Data provided Block Start

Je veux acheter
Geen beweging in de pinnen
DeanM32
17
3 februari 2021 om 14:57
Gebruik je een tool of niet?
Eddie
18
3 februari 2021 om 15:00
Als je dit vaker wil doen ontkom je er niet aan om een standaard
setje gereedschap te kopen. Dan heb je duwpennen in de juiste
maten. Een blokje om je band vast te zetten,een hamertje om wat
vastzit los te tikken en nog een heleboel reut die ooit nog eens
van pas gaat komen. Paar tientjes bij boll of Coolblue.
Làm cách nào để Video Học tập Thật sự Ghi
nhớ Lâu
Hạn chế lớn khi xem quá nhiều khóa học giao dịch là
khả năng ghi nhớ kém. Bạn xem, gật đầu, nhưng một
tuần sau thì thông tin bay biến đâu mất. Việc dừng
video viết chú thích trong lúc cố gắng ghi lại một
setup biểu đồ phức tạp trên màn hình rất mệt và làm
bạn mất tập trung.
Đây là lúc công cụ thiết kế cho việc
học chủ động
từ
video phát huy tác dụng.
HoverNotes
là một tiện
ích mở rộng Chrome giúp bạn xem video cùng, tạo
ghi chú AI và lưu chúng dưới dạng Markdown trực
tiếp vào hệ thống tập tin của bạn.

Data provided Block End
Data provided Block Start

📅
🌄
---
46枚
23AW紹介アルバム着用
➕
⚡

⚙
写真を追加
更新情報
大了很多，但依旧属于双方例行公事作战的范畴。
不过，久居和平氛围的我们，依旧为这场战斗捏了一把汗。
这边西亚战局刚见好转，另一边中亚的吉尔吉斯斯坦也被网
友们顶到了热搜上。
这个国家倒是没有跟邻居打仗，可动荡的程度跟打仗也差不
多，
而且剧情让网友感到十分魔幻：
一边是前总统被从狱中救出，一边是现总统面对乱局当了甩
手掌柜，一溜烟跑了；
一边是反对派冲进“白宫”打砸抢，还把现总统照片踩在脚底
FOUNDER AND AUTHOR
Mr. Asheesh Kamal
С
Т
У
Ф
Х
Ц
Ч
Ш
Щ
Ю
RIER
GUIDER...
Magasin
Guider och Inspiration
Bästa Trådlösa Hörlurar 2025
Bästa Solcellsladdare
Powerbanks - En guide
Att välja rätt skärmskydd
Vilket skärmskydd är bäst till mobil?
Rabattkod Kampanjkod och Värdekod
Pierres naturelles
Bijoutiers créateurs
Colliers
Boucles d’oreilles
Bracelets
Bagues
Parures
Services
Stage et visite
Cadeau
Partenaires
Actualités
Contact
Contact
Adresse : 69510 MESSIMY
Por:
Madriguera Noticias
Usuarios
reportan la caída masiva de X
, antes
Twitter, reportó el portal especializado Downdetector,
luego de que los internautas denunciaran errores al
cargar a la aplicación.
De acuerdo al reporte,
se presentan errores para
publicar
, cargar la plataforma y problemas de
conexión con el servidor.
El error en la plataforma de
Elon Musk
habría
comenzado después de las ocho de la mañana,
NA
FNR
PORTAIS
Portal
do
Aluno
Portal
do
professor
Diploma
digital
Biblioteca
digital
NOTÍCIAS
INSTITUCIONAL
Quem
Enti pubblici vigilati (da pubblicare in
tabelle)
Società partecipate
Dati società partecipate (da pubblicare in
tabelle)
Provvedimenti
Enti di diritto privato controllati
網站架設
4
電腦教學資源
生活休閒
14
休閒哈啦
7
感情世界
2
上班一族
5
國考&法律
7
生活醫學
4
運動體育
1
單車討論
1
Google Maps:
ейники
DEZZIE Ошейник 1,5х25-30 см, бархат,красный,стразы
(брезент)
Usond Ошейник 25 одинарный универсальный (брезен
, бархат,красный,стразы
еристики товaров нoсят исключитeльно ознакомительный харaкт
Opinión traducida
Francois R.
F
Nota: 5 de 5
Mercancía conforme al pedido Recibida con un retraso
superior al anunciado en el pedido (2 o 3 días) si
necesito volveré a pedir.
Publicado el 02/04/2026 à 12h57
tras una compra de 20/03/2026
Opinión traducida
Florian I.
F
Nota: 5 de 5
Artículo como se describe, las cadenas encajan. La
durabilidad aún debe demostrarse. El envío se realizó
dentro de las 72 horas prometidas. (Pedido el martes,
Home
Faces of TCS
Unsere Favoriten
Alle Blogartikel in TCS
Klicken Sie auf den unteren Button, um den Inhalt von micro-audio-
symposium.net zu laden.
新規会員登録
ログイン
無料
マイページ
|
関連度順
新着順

Data provided Block End

### To-do item
Reproduce the part of the data above that opens with the line containing "Je veux acheter" and closes with the line containing "tiếp vào hệ thống tập tin của bạn.", keeping every line unchanged and including both of those lines.

### Solution to this problem
Je veux acheter
Geen beweging in de pinnen
DeanM32
17
3 februari 2021 om 14:57
Gebruik je een tool of niet?
Eddie
18
3 februari 2021 om 15:00
Als je dit vaker wil doen ontkom je er niet aan om een standaard
setje gereedschap te kopen. Dan heb je duwpennen in de juiste
maten. Een blokje om je band vast te zetten,een hamertje om wat
vastzit los te tikken en nog een heleboel reut die ooit nog eens
van pas gaat komen. Paar tientjes bij boll of Coolblue.
Làm cách nào để Video Học tập Thật sự Ghi
nhớ Lâu
Hạn chế lớn khi xem quá nhiều khóa học giao dịch là
khả năng ghi nhớ kém. Bạn xem, gật đầu, nhưng một
tuần sau thì thông tin bay biến đâu mất. Việc dừng
video viết chú thích trong lúc cố gắng ghi lại một
setup biểu đồ phức tạp trên màn hình rất mệt và làm
bạn mất tập trung.
Đây là lúc công cụ thiết kế cho việc
học chủ động
từ
video phát huy tác dụng.
HoverNotes
là một tiện
ích mở rộng Chrome giúp bạn xem video cùng, tạo
ghi chú AI và lưu chúng dưới dạng Markdown trực
tiếp vào hệ thống tập tin của bạn.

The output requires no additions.